Finally, it should be noted that Zhu and Davies lost more than $3 billion in 2021 and 2022, putting 3AC’s collapse on the list of the most significant hedge fund trading losses of all time.

Alex Mashinsky

Alex Mashinsky is the founder and former CEO of Celsius Network, one of the largest crypto lending platforms in the world. In June, Celsius abruptly froze client withdrawals, swaps and transfers, citing client safety and extreme volatility. Soon after, the company filed for Chapter 11 bankruptcy, revealing a $1.2 billion gap in its accounts.

At the time of its demise, Celsius had $4.3 billion in assets, with losses estimated at $5.5 billion. Just a month before Celsius filed for bankruptcy, Mashinsky withdrew more than $10 million in cryptocurrency. Several other company executives — including former strategy chief Daniel Leon and technology chief Nuke Goldstein — were also found to have taken similar actions.

Before customer funds were frozen, Maskinsky’s Celsius was one of the most prominent players in the crypto market, with over $8 billion in customer loans and nearly $12 billion in assets under management. The company had more than 1.7 million customers, each of whom was offered a return of up to 17% on their crypto deposits.

Stephen Ehrlich

Stephen Ehrlich is the founder and CEO of cryptocurrency brokerage Voyager Digital. Days after Celsius’ bankruptcy, Voyager announced that it would stop all customer withdrawals and trading. It filed for Chapter 11 bankruptcy four days later. It soon became clear that one of the reasons for Voyager’s collapse was a whopping $670 million loan to 3AC.
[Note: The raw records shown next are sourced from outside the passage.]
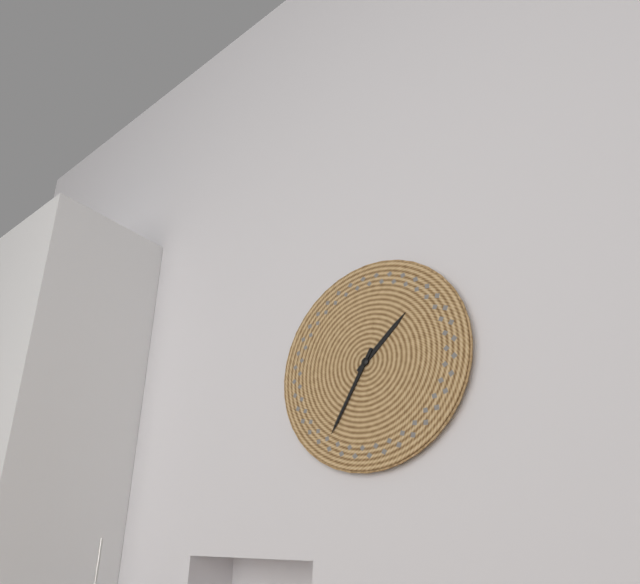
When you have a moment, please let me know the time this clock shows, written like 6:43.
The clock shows 1:35
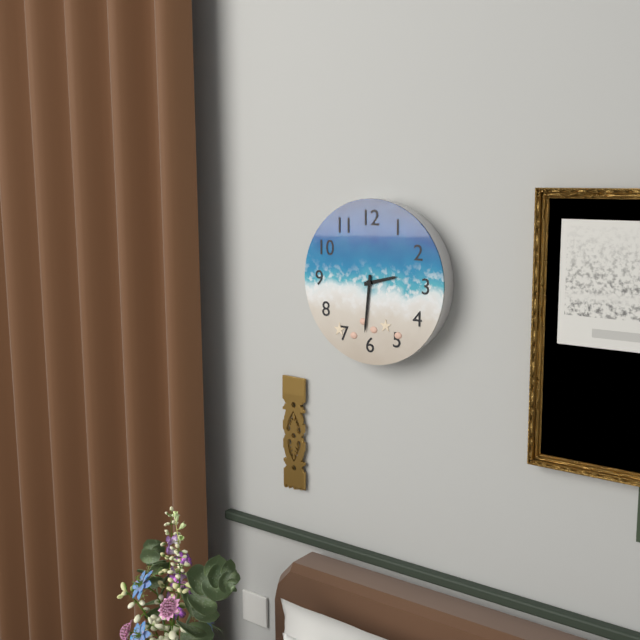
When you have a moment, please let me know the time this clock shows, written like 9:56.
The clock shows 2:31
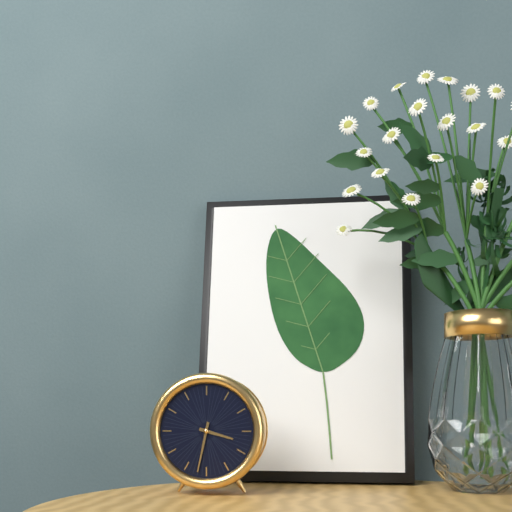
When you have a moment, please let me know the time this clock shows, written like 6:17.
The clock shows 3:32
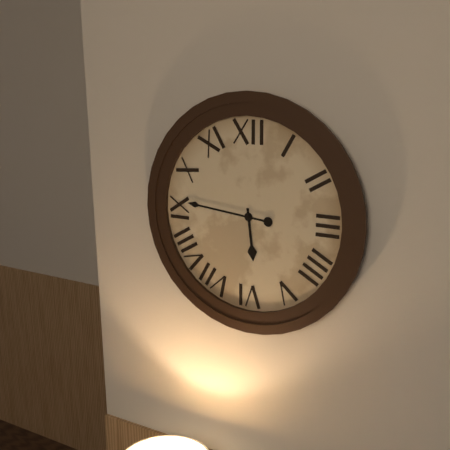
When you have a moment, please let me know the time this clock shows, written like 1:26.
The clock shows 5:46
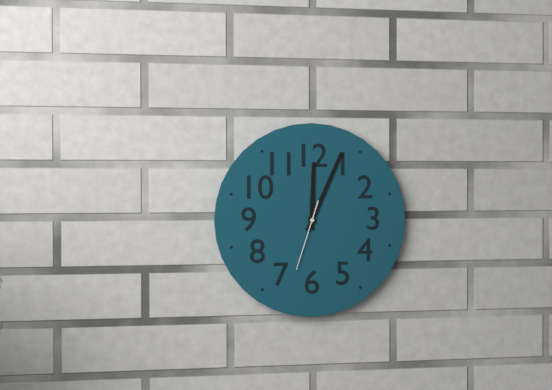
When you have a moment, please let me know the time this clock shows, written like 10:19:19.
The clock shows 12:04:33
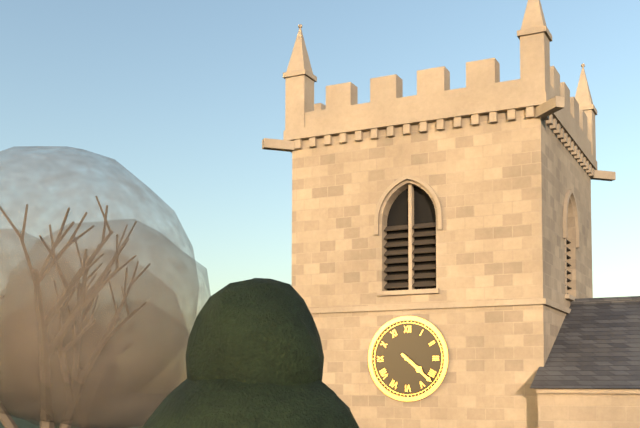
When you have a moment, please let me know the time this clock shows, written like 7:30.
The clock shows 4:22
To make matters worse, all of the company’s loans were included in an investor call just weeks before the company’s collapse, with documents showing that the loans had been covered in small increments. Other red flags worth noting include an allegation from the US Federal Deposit Insurance Corporation that Voyager falsely claimed the agency was insuring it. At its peak, Voyager had a whopping $5.8 billion in deposits in its treasury. More recently, Binance has expressed its intention to buy out the troubled company.

The past year has been a rocky one for the industry. As the new year approaches, can the market bounce back even stronger and forge a brighter future for all its participants? Time will tell.